4. Indexing
Creating the right indexes
can be complex; it can take a long time to fully understand indexing and
fine-tune database queries. One of the most important things to
remember with indexing is that its primary purpose is to help SQL Azure
find the data it needs quickly.
Indexes are like smaller
tables that contain a subset of the primary table. The tradeoff is that
indexes consume space and must be maintained by the SQL Azure engine as
the primary data changes, which can impact performance under certain
scenarios.
Let's quickly review a simplified syntax to create an index:
CREATE INDEX [index_name] ON [table_name]
(col1, col2...)
INCLUDE (col3, col4...)
Although creating an
index is simple, it's important to verify that it's being used by SQL
Azure and that it has the desired effect. To continue the previous
example (from Figure 2),
you can create an index on the TestUsers table. But first, let's back
up and review a few things about the table and the statement you wish to
optimize.
It's important to realize that the columns included in the first part of
the index are used as a key when searching for data in the index and
when joining tables. And because it's acceptable to have multiple
columns as part of the key, their order is absolutely critical! At
times, you pick the columns that are included in the WHERE clause first and then those that are part of the JOIN. You may find, however, that sometimes it's best to start with the JOIN columns; this depends on your statement. Next come the columns in the INCLUDE section of the CREATE INDEX
command; these columns are here for only one reason: they help avoid a
lookup into the primary table for data that is needed by the SELECT
clause. Performing lookups isn't always a performance issue, but it can
become an issue if you have a lookup operation in a large batch of
records.
NOTE
An index that contains all the columns needed to serve a query is called a covering index.
If you dissect the previous SELECT query, you obtain the columns in the following list (in order of placement in the index) that belong to the TestUsers table:
WHERE. Contains the AgeGroup field from TestUsers.
JOIN. Contains the UserType field from TestUsers.
SELECT. Contains the Name and UserType fields.

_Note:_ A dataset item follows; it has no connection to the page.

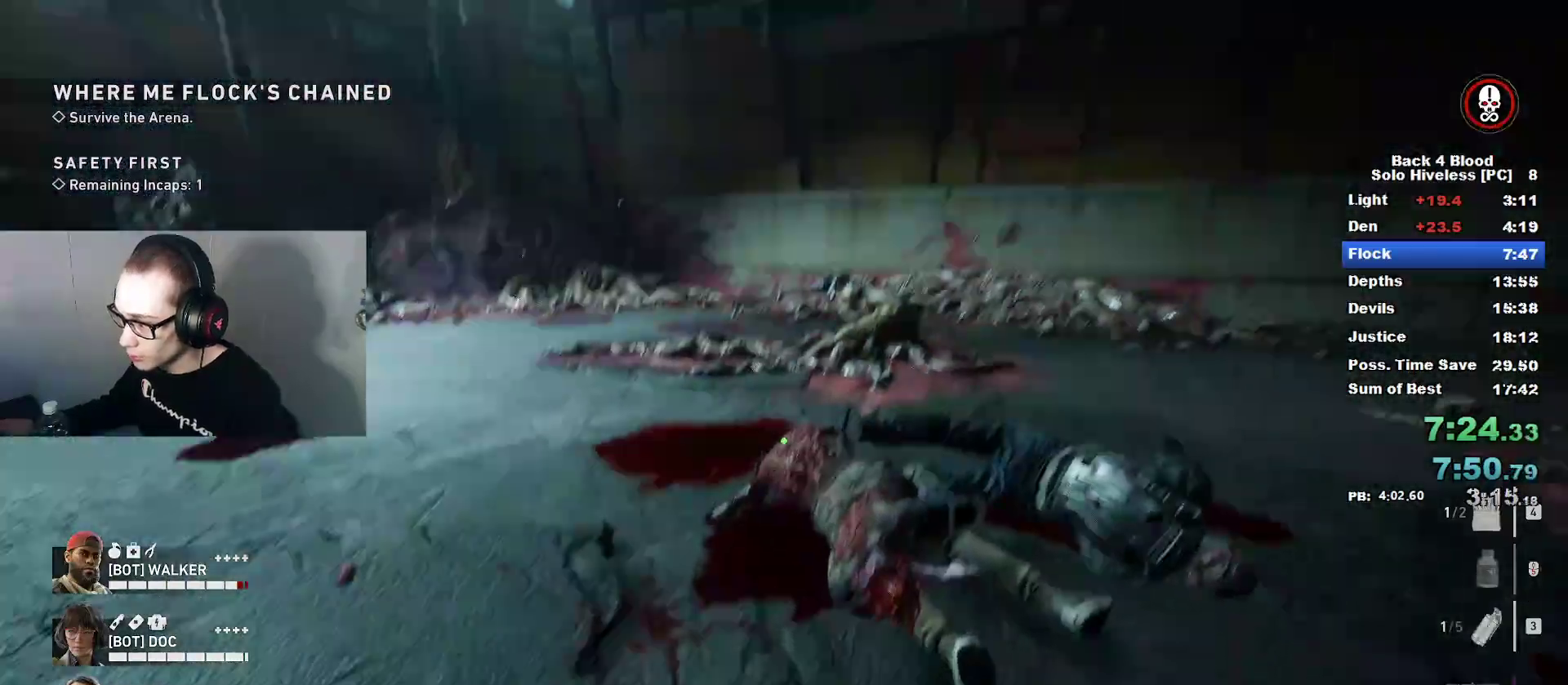
{"keys": [], "mouse": ["left"], "mouse_move": "still", "events": [[101, "mouse_left", "down"]]}
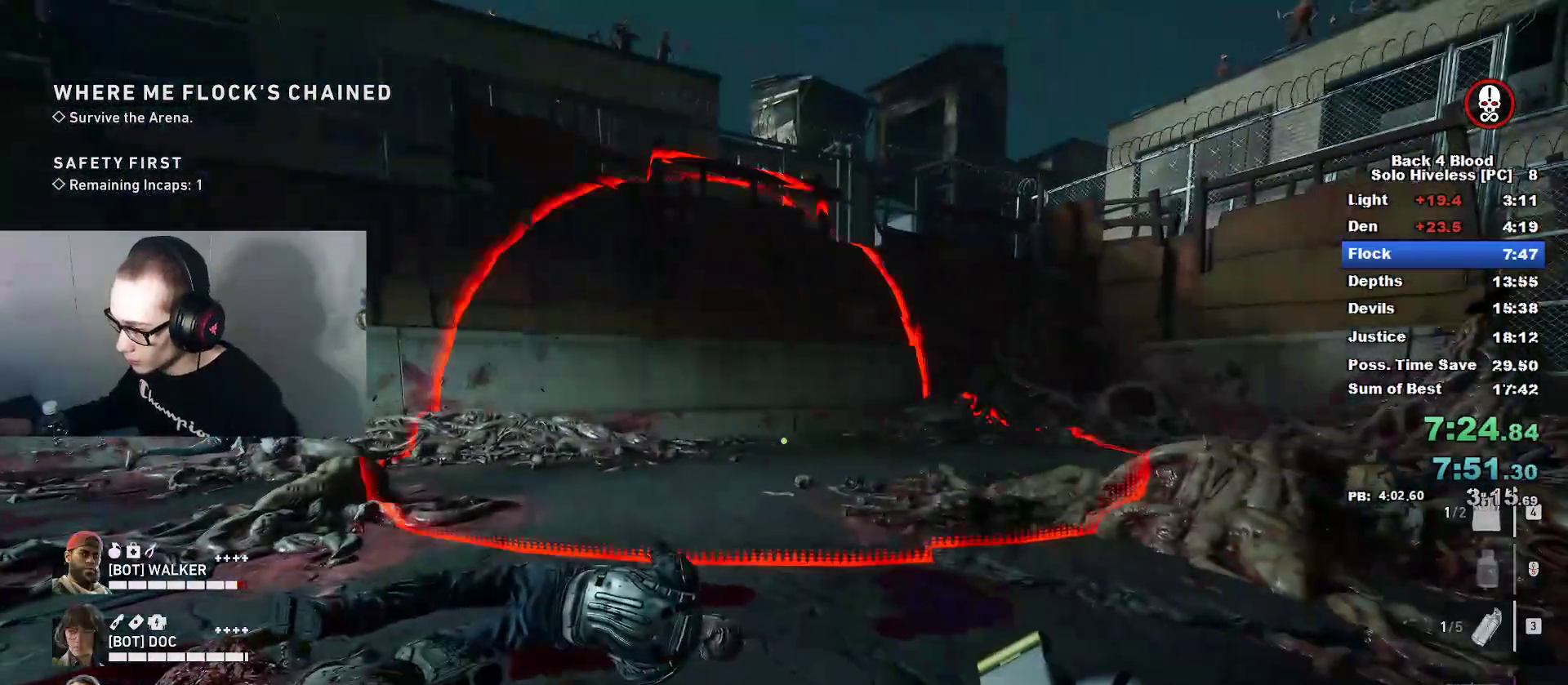
{"keys": [], "mouse": ["left"], "mouse_move": "still", "events": []}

The UserType column is already part of the JOIN clause; there is no need to count it twice.
Let's begin by creating an index that looks like this:
CREATE INDEX idx_testusers_001 ON TestUsers
(AgeGroup, UserType)
INCLUDE (Name)
Running the statement now yields the execution plan shown in Figure 5. This is a better plan than the one in Figure 12-2
because SQL Azure is performing an index seek instead of an index scan.
Using an index seek means SQL Azure is able to locate the first record
needed by the statement very quickly. However, you still have an index
scan on the TestUserType table. Let's fix that.
To remove the index scan on
TestUserType, you add another index following the previous guidelines.
Because no columns are needed in the SELECT clause, you can leave the INCLUDE section alone. Here's the index:
CREATE INDEX idx_testusertype_001 ON TestUserType
(UserTypeKey, UserType)
NOTE
Although it's minimal, there
is a risk associated with adding new indexes in production systems.
Certain routines, especially batch programs, typically depend on data
being properly ordered to calculate running sums or carry out specific
tasks. If an index is favored over another to run a query, it's possible
for the new index to be used, which has the potential to change the
order in which the data is returned. If all your statements include an ORDER BY clause, this problem won't affect you. But if some of your programs rely on the natural order of records, beware!
Your execution plan should now look like that in Figure 6.
Notice that the physical operator has been changed to a loop. Also
notice that the cost of the query has shifted away from the JOIN operator: the highest relative cost (76%) of the plan is spent reading the data from the TestUserType index.
But the tuning exercise
isn't over just yet. If you hover your cursor on the TestUserType_001
index, you see that the loop performed a lookup (index seek) on that
index 50 times (look for Number of Executions in Figure 7)! This isn't great, but it's probably better than without the index, because SQL Azure picked this new execution plan.
To reduce the number of lookups, you can change the order of the fields by creating a new index. Let's run this statement:
CREATE INDEX idx_testusers_002 ON TestUsers
(UserType, AgeGroup) INCLUDE (Name)
NOTE
Instead of creating a new
index, you could change the one previously created. However, when
troubleshooting database performance issues, it's important to see how
the SQL Azure query engine behaves; SQL Azure chooses the index it deems
the most effective. So go ahead—create as many indexes as you want
until you have a good execution plan, and then clean up the unnecessary
indexes when you're finished.
If you run the statement again, you see a result close to Figure 8.
The execution plan is now well balanced. The data search is virtually
equal on both tables (49%), with seek operations on both; the number of
executions is 1 for both; and the cost of the loop operation is minimal
(2%) because there is no real looping taking place.
If you pay attention to the
Actual Number of Rows value, you see that this statement fetches only 25
records from the underlying table, instead of 50; this reduces disk
reads.
Last but not least, if you were to look at the SELECT
statement from a design standpoint, you could ask whether the
UserTypeKey value should be unique. The table schema doesn't carry a
unique index on that field, but should it? Can there be only one Manager
user type? If the answer is yes, then you know the TestUserType table
will always return a single record for a Manager user type, in which
case you may be able to remove the JOIN entirely and apply the WHERE clause on the TestUsers table directly:
SELECT T.Name, T.UserType
FROM TestUsers T
WHERE T.AgeGroup > 0 AND T.UserType = 1
Not only is this
statement much simpler, but the execution plan becomes trivial, meaning
that SQL Azure can serve this request without spending much time
optimizing it. This change means you're moving the filter from a table
with few records (only 3 in TestUserType) to a table with many records
(100 in TestUsers). And whenever you have the option to make such a
move, you should. SQL Azure spends far fewer resources this way. Of
course, such a move isn't always possible, but you need to know the
importance of having a proper database design before you begin tuning.
NOTE
Performance tuning can be fun. However, you may end up tuning forever if you don't set yourself performance objectives.